* HOW TO COMPLETE THIS TASK
Pictures found in the material must be left out, and every line returned as written.

* DATA BLOCK
—————

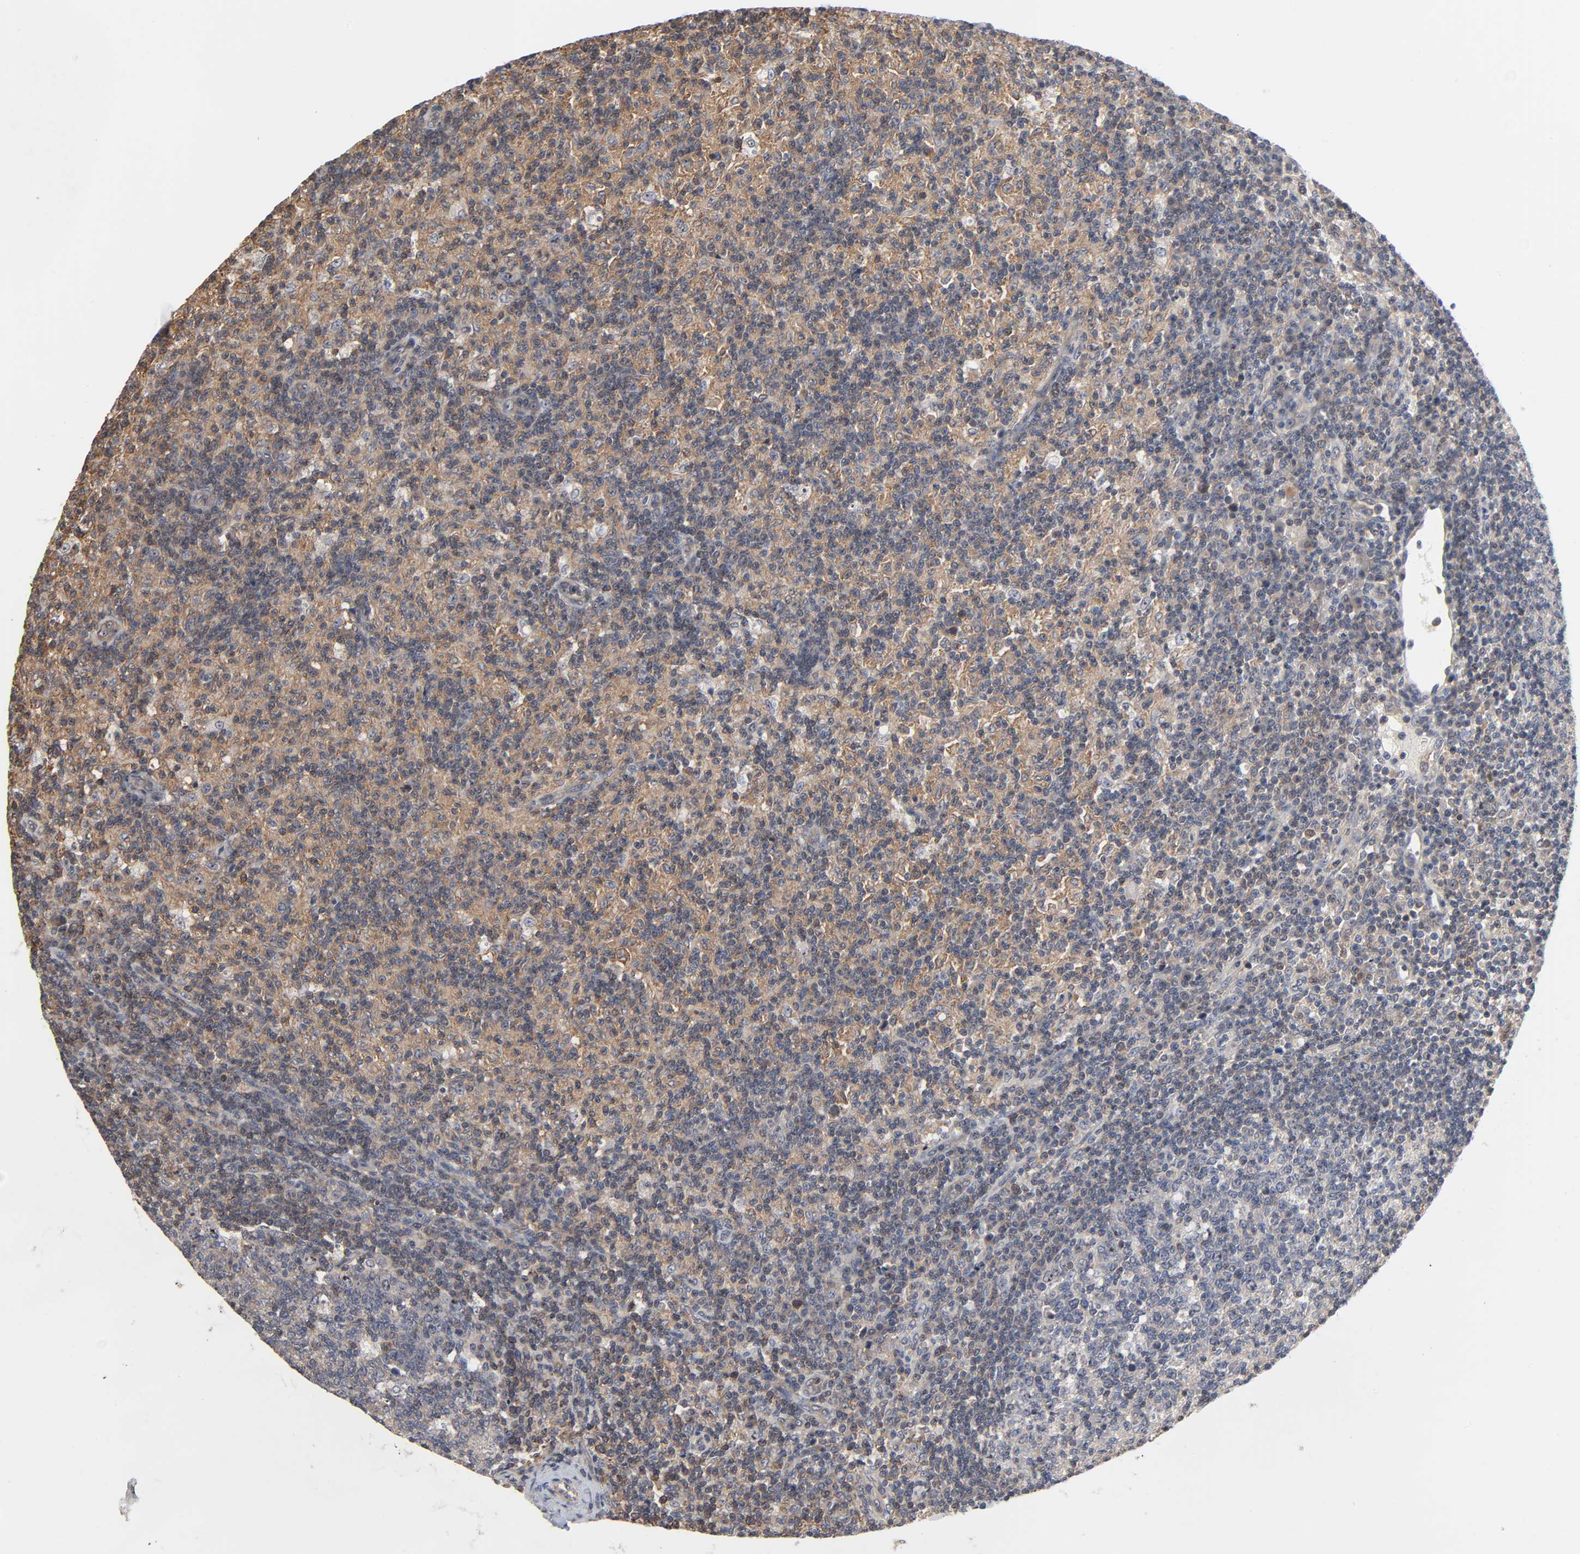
{"staining": {"intensity": "weak", "quantity": "25%-75%", "location": "cytoplasmic/membranous,nuclear"}, "tissue": "lymph node", "cell_type": "Germinal center cells", "image_type": "normal", "snomed": [{"axis": "morphology", "description": "Normal tissue, NOS"}, {"axis": "morphology", "description": "Inflammation, NOS"}, {"axis": "topography", "description": "Lymph node"}], "caption": "Germinal center cells exhibit low levels of weak cytoplasmic/membranous,nuclear positivity in approximately 25%-75% of cells in normal lymph node. (DAB IHC with brightfield microscopy, high magnification).", "gene": "DDX10", "patient": {"sex": "male", "age": 55}}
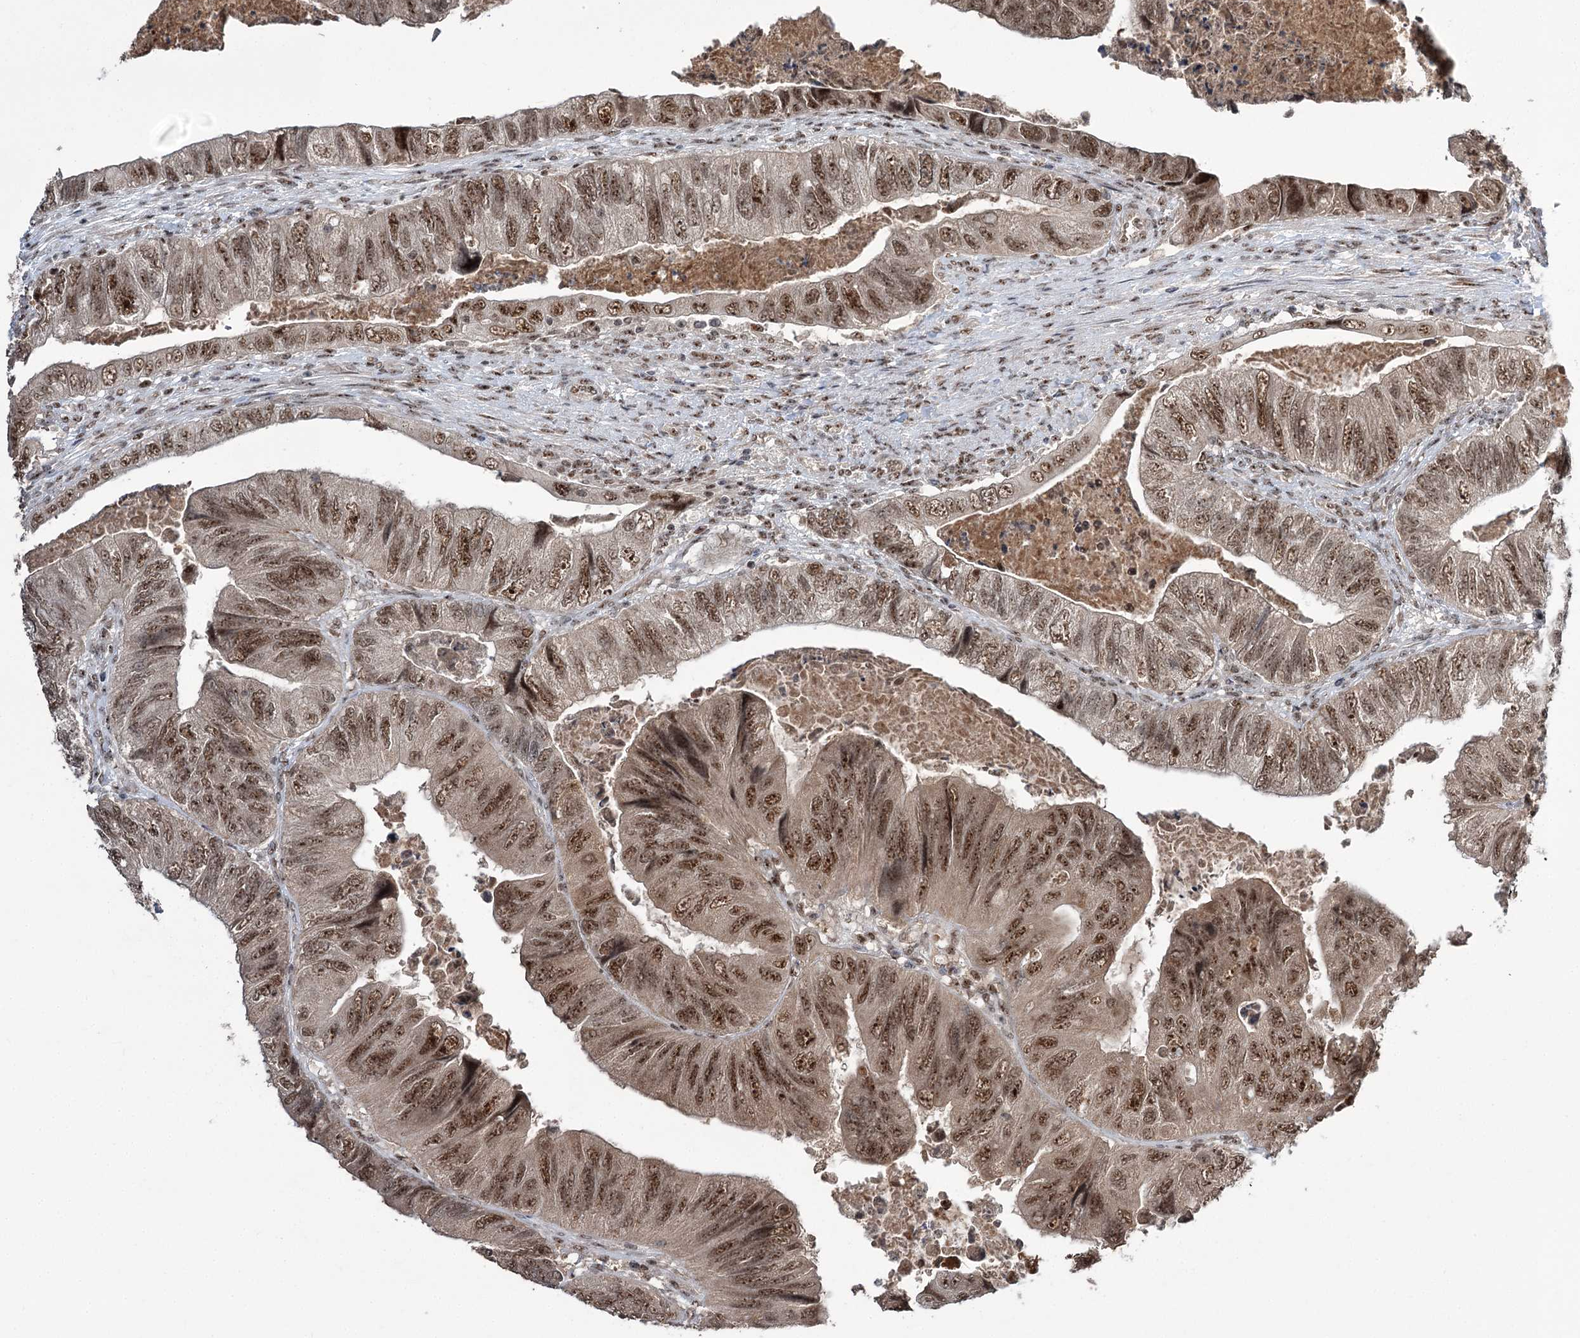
{"staining": {"intensity": "moderate", "quantity": ">75%", "location": "nuclear"}, "tissue": "colorectal cancer", "cell_type": "Tumor cells", "image_type": "cancer", "snomed": [{"axis": "morphology", "description": "Adenocarcinoma, NOS"}, {"axis": "topography", "description": "Rectum"}], "caption": "Immunohistochemical staining of colorectal cancer (adenocarcinoma) demonstrates medium levels of moderate nuclear expression in approximately >75% of tumor cells. Nuclei are stained in blue.", "gene": "ERCC3", "patient": {"sex": "male", "age": 63}}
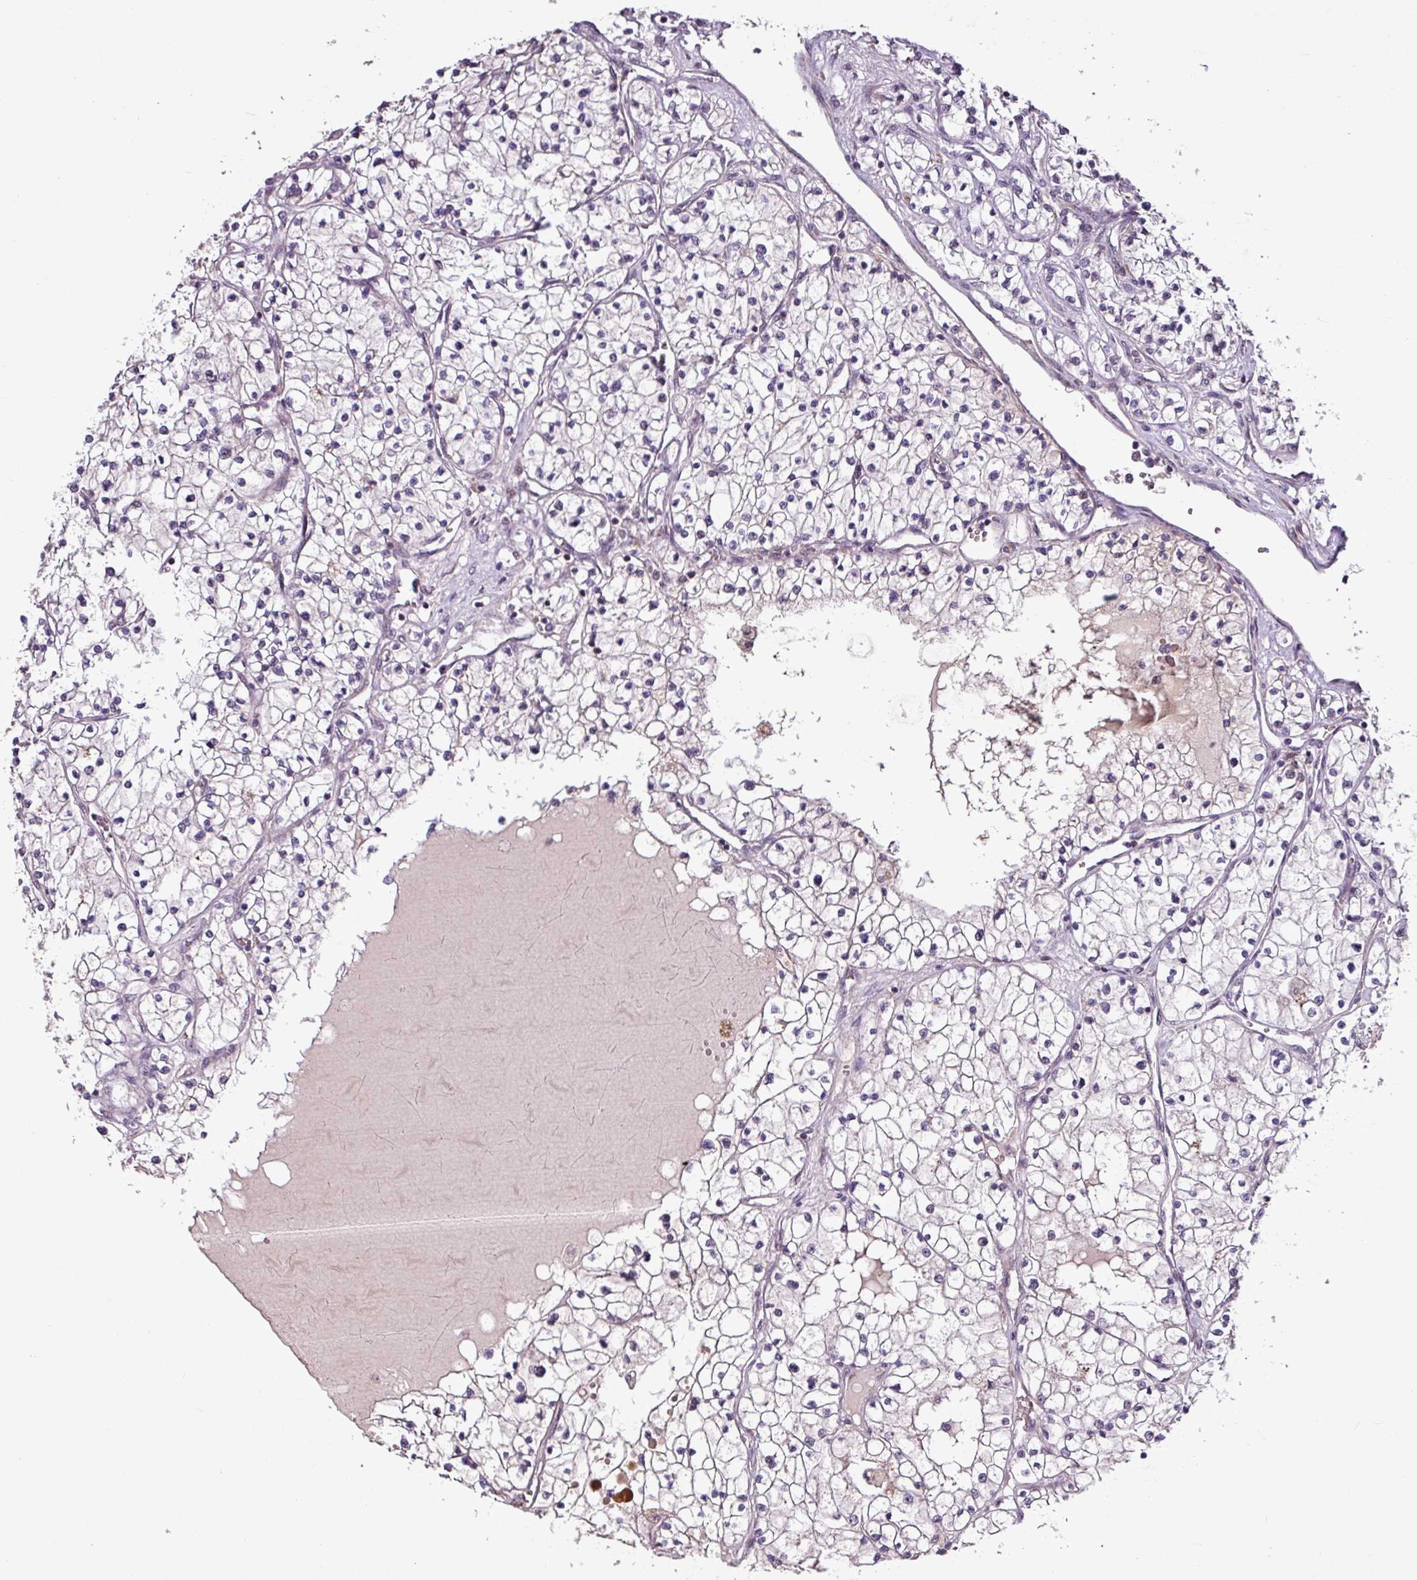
{"staining": {"intensity": "negative", "quantity": "none", "location": "none"}, "tissue": "renal cancer", "cell_type": "Tumor cells", "image_type": "cancer", "snomed": [{"axis": "morphology", "description": "Normal tissue, NOS"}, {"axis": "morphology", "description": "Adenocarcinoma, NOS"}, {"axis": "topography", "description": "Kidney"}], "caption": "Immunohistochemistry photomicrograph of human renal cancer (adenocarcinoma) stained for a protein (brown), which demonstrates no positivity in tumor cells.", "gene": "SKIC2", "patient": {"sex": "male", "age": 68}}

—————

* EXERCISE SOLUTION
{"staining": {"intensity": "weak", "quantity": "25%-75%", "location": "cytoplasmic/membranous,nuclear"}, "tissue": "lymph node", "cell_type": "Germinal center cells", "image_type": "normal", "snomed": [{"axis": "morphology", "description": "Normal tissue, NOS"}, {"axis": "morphology", "description": "Inflammation, NOS"}, {"axis": "topography", "description": "Lymph node"}], "caption": "Germinal center cells exhibit low levels of weak cytoplasmic/membranous,nuclear positivity in approximately 25%-75% of cells in normal lymph node. (DAB IHC with brightfield microscopy, high magnification).", "gene": "DDX10", "patient": {"sex": "male", "age": 55}}
{"staining": {"intensity": "moderate", "quantity": ">75%", "location": "nuclear"}, "tissue": "colorectal cancer", "cell_type": "Tumor cells", "image_type": "cancer", "snomed": [{"axis": "morphology", "description": "Adenocarcinoma, NOS"}, {"axis": "topography", "description": "Rectum"}], "caption": "Immunohistochemical staining of colorectal cancer (adenocarcinoma) demonstrates medium levels of moderate nuclear expression in approximately >75% of tumor cells. Nuclei are stained in blue.", "gene": "ERCC3", "patient": {"sex": "male", "age": 63}}
{"staining": {"intensity": "negative", "quantity": "none", "location": "none"}, "tissue": "renal cancer", "cell_type": "Tumor cells", "image_type": "cancer", "snomed": [{"axis": "morphology", "description": "Normal tissue, NOS"}, {"axis": "morphology", "description": "Adenocarcinoma, NOS"}, {"axis": "topography", "description": "Kidney"}], "caption": "Immunohistochemistry photomicrograph of human renal cancer (adenocarcinoma) stained for a protein (brown), which demonstrates no positivity in tumor cells.", "gene": "SKIC2", "patient": {"sex": "male", "age": 68}}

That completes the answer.